- O Globo
O surpreendente desempenho do PIB no 1º trimestre (+1,2% ante o anterior) produz um significativo carrego estatístico de 4,9% para o crescimento em 2021. Explico: se a economia andar de lado até o final do ano, oscilando apenas conforme o padrão sazonal, essa magnitude de expansão do PIB está garantida. A cifra elevada decorre da base de comparação baixa (2020) e do início de ano favorável.
Não convém, porém, tomá-la como piso para o
ano, pois poderá haver leituras negativas adiante. Não só por contas de
elevadas incertezas, mas porque o dado do 1º trimestre beneficiou-se de alguns
fatores pontuais.
O principal ponto negativo foi a elevação
de estoques. Uma conta aproximada – a diferença entre a variação da demanda
total (-0,8%) e a oferta (+1,2%) – indica algo correspondente a 2pp do PIB,
cifra poucas vezes vista.
O problema é que o excesso de oferta de bens e serviços que evitou a queda do PIB não deve se repetir, aumentando a chance de uma leitura negativa no 2º trimestre, ainda mais porque parte do acúmulo de estoques foi possivelmente involuntário.
De qualquer forma, o recuo de 0,8% da
demanda agregada foi modesto, em boa medida por conta da baixa adesão às novas
medidas de isolamento social, conforme mostram indicadores de movimentação de
pessoas. Claro que, com a lenta vacinação, a contrapartida foi a enorme segunda
onda de óbitos e a perspectiva de terceira, segundo especialistas.
Outro aspecto positivo foi a adaptação de
indivíduos e empresas ao isolamento, contribuindo para conter suas consequências.

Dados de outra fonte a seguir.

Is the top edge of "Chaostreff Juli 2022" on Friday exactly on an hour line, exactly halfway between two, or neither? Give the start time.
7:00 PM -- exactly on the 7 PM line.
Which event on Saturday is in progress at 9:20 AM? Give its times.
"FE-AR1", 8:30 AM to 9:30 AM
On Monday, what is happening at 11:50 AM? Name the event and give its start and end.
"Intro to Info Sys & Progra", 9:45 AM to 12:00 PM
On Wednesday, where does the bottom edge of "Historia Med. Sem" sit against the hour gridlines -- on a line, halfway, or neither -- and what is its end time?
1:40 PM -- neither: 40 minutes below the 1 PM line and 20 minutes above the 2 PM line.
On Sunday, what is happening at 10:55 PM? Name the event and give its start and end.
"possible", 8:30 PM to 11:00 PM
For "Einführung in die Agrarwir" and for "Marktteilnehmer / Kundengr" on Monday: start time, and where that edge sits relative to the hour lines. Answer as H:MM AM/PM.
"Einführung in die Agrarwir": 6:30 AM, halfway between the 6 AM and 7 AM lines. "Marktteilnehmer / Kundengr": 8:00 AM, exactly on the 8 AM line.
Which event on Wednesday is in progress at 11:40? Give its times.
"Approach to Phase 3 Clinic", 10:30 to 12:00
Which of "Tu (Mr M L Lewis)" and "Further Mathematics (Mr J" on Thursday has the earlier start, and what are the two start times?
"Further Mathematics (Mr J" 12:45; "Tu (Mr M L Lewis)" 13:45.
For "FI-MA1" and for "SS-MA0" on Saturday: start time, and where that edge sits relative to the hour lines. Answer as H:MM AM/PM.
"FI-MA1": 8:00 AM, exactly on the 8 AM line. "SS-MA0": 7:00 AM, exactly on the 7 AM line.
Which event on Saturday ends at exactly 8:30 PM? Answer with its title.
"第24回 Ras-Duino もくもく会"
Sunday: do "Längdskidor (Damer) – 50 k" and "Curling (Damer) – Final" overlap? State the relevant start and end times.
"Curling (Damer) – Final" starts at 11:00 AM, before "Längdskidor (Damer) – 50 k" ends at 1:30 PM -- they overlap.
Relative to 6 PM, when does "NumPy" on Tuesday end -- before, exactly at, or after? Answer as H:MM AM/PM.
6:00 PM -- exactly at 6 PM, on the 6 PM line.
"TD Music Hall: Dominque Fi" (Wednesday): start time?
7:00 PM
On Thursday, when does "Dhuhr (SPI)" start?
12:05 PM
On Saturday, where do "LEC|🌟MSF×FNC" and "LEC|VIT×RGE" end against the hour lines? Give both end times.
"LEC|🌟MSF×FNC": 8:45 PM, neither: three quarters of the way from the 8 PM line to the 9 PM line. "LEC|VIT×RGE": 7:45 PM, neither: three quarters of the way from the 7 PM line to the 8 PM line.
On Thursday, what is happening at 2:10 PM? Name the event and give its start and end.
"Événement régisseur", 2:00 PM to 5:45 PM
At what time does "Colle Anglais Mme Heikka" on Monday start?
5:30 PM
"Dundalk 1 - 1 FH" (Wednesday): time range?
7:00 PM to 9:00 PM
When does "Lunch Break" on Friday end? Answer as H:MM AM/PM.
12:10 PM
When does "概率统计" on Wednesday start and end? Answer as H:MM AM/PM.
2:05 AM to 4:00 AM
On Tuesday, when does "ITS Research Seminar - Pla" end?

O que mais se ouviu de CEO´s no ano passado é que planos de investimento em
tecnologia da informação (TI) estavam sendo antecipados. Nessa linha, a
produção de equipamentos de informática cresceu 22% no 1º trimestre na
comparação anual.
Esse fato, associado à robusta aquisição de
máquinas pela agropecuária, contribuiu para a resiliência do investimento
produtivo. Uma observação: o aumento de investimento divulgado (+4,6%) está
inflado pela importação de plataformas de petróleo que só existiu contabilmente,
em função de regime tributário especial. Feita a correção, o quadro seria de
certa estabilidade do indicador.
Se o isolamento já machuca bem menos, o
corolário disso é que o avanço na vacinação não deverá trazer grande alívio na
dinâmica da economia adiante.
O mix da atividade, no entanto, tende a
mudar. A indústria de transformação, que foi beneficiada pela mudança de
hábitos dos consumidores em busca de conforto no lar e pelo auxílio
emergencial, agora perde fôlego. Há também o aumento da participação das
importações, por conta do restabelecimento de cadeias de valor no mundo. O
cenário mais provável é de volta do setor à estagnação.
Por outro lado, os serviços associados à
movimentação de pessoas tendem a ganhar tração, mas provavelmente não recuperando
as perdas do passado.
A mudança de mix, na verdade, poderá
prejudicar o desempenho agregado da economia. O impacto da indústria no sistema
econômico - por exemplo, pelas encomendas de serviços - é importante, e poderá
perder força; enquanto os serviços associados ao consumo das famílias, que
devem reagir, beneficiam bem menos outros setores.
Se a leitura do PIB não é grandes coisas, a
sensação térmica de importante parcela da população é pior ainda. O PIB
aumenta, mas não o bem-estar de muitos, pois as atividades econômicas que mais
sofrem com a crise são justamente aquelas que empregam mão de obra menos
qualificada e informais. Para piorar, as exigências tecnológicas impostas pela
pandemia destroem empregos.
Assim como os empregos de chão de fábrica
são menos abundantes hoje, atividades de baixa qualificação no setor de
serviços tendem a encolher, pressionando o desemprego.
As clivagens na economia tendem a se
aprofundar neste país que cresce pouco. Ocorre consolidação ou concentração nos
setores. Cada pequena empresa que fecha as portas implica ganho de mercado das
maiores, mais formalizadas e eficientes.
Certamente, esse é um fator a beneficiar,
não só o cálculo do PIB, mas a arrecadação tributária, que surpreende. Quem vai
mal é justamente quem paga menos imposto ou nem está no PIB, por estar em menor
ou maior grau na informalidade.
O governo celebra os números do PIB, mas Paulo Guedes compreendeu bem que nem todos participam dessa festa. Não à toa promete mais políticas de transferência de renda até a eleição.